For more than 25 years, PetraSlate, has been offering the Denver area and flooring stores across the US the highest quality selection of natural stone tiles in limestone, marble, slate and travertine, to name a few. The natural stone tiles we offer at our warehouse and showroom at I-70 and Monaco in Denver are sourced from the world over and have the reputation of being the best available.
While every Denver floor tile we sell has met or exceeded ASTM standards for applied breaking force and compressibility, every now and then we hear about a tile or two that has cracked after installation. It is common, especially with the normal variation found in natural stone tiles, for the home owner to first think that the tile has somehow failed.
As a professional, and as you might suspect, the answer to a cracked tile mystery requires more than snap judgements. Natural stone tiles are extremely durable, but that durability comes with the drawback of material brittleness. In short, before identifying the tile as the culprit in its cracking, you need to eliminate the substrate as a suspect.
Concrete Shrinkage and De-bonding
When the substrate is poured concrete, if it is of recent construction, the concrete slab may still be curing and shrinking ever so incrementally. The tile, adhered to the slab with grout or thin set, attempts to maintain its original laid dimensions while adhered to a shrinking substrate. This dimensional pressure between the floor and the substrate creates what are called “sheer forces,” that can cause a separation, or “de-bonding” of the tile and the substrate.
If the stresses accumulate enough potential energy, a phenomenon known as “tenting” can occur between two or more tiles. When the sheer force pressures the edges of the tile towards one another, the raised parts are more susceptible to damage.
Before replacing cracked tiles for a client, try to ascertain whether the entire installation is de-bonding from the concrete it rests on.
Deflection From a Wooden Floor
Laying tile over a wood subfloor always requires some form of cement board be screwed directly to the floor sheathing.
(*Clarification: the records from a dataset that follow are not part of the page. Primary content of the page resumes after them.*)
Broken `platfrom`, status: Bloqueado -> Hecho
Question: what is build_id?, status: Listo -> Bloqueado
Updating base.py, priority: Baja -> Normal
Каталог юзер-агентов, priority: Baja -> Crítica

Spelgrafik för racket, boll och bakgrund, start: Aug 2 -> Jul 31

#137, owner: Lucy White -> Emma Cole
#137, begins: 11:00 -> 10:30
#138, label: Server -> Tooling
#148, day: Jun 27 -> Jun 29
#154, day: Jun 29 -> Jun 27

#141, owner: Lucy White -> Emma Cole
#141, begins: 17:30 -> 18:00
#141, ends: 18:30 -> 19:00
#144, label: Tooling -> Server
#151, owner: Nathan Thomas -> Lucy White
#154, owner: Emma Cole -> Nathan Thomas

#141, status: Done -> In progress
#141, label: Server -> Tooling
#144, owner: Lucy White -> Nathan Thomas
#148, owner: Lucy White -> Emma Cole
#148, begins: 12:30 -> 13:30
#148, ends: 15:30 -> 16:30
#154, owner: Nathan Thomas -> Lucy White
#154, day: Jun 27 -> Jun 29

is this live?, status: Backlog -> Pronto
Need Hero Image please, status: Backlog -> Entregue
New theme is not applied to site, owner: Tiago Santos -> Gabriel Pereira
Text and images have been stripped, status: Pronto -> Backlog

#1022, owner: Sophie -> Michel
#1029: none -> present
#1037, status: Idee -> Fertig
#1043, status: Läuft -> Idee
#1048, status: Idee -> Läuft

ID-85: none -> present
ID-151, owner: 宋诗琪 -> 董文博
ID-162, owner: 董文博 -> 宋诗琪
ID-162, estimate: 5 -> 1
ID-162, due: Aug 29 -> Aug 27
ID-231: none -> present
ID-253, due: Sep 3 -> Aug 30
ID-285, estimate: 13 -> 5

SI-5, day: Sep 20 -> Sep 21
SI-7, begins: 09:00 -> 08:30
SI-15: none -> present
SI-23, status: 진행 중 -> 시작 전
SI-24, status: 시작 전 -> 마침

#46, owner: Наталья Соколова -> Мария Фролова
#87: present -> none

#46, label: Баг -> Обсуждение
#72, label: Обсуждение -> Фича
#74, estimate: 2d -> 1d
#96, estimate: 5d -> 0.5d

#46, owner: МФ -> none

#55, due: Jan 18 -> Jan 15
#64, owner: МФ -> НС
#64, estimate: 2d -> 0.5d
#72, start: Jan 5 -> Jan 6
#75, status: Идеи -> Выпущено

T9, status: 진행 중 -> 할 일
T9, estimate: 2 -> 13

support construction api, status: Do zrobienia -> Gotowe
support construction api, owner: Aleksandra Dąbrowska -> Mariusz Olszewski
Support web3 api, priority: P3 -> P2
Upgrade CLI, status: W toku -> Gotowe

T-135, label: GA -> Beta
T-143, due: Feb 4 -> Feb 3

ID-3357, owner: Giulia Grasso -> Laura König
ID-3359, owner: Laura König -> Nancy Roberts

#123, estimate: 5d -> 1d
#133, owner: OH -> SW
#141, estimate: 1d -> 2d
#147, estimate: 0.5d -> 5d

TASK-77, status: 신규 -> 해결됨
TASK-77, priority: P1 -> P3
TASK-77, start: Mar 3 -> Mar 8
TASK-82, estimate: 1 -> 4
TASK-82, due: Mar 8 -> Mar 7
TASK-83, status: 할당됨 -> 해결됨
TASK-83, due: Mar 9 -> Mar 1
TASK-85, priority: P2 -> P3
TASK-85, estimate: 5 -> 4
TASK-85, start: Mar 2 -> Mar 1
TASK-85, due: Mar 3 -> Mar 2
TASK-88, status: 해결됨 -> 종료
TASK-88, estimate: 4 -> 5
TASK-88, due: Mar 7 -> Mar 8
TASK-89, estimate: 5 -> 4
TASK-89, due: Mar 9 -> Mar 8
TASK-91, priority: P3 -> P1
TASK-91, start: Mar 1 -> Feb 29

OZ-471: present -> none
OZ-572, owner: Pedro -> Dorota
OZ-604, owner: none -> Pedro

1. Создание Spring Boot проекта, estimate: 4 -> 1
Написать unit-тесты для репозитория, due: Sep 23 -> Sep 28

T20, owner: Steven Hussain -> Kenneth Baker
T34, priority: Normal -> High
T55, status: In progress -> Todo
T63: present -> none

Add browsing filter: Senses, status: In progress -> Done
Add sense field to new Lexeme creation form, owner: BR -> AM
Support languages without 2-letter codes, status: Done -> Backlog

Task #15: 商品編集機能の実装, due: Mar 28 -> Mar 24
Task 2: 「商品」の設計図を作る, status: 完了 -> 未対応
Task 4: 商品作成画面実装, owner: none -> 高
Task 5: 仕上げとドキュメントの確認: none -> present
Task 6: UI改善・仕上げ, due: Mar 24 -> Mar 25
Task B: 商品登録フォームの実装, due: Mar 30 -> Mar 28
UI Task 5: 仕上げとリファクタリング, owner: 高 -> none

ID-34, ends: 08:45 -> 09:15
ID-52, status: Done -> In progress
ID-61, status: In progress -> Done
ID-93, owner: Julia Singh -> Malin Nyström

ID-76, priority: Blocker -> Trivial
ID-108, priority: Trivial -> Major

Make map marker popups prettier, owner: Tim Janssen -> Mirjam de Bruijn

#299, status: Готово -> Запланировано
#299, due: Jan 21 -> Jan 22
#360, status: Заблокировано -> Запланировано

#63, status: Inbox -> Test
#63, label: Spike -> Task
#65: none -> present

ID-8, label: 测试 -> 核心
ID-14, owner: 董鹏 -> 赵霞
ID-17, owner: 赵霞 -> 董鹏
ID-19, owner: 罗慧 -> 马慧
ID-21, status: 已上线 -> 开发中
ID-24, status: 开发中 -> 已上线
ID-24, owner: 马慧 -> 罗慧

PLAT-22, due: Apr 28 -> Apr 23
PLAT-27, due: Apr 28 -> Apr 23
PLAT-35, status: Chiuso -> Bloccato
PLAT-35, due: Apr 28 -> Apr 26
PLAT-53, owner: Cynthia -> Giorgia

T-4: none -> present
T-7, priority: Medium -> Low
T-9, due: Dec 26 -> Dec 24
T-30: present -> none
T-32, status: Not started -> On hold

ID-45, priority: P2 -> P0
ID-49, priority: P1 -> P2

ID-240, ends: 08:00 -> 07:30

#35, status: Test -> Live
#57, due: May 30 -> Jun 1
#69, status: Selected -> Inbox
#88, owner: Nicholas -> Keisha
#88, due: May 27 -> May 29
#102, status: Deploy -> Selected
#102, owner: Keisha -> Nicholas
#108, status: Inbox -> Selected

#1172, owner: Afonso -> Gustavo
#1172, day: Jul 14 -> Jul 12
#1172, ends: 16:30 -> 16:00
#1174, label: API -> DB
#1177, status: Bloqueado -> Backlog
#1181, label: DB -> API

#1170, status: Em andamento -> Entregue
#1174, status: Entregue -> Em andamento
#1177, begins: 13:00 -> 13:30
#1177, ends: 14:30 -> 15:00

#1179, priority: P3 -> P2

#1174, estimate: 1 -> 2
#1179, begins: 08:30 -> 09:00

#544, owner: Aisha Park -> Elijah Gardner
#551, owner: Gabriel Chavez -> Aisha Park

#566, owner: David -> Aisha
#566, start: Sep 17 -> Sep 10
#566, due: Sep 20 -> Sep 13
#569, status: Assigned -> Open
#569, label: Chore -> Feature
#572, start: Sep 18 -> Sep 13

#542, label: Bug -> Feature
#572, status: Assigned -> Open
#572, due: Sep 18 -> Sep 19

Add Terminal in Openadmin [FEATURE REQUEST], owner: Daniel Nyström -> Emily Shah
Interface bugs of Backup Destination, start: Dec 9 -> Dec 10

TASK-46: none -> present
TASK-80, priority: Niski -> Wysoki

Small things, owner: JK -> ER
Even though these cement panels should eliminate tiles from cracking, don’t be over confident that the subfloor doesn’t have separation from the joists it sits on in various places. Walk the area completely to listen for “squeaks” – nails that are loose or missed the joist below all together and put in screws where you find deflection. In older homes that may have dimensional lumber as the joists versus the stronger, more modern I joists, you may need to add additional support to these joists to minimize any movement in the floor. With the properly supported subfloor, natural stone tiles in Denver area homes should outlast any other floor covering, retaining its beauty, even after years of use.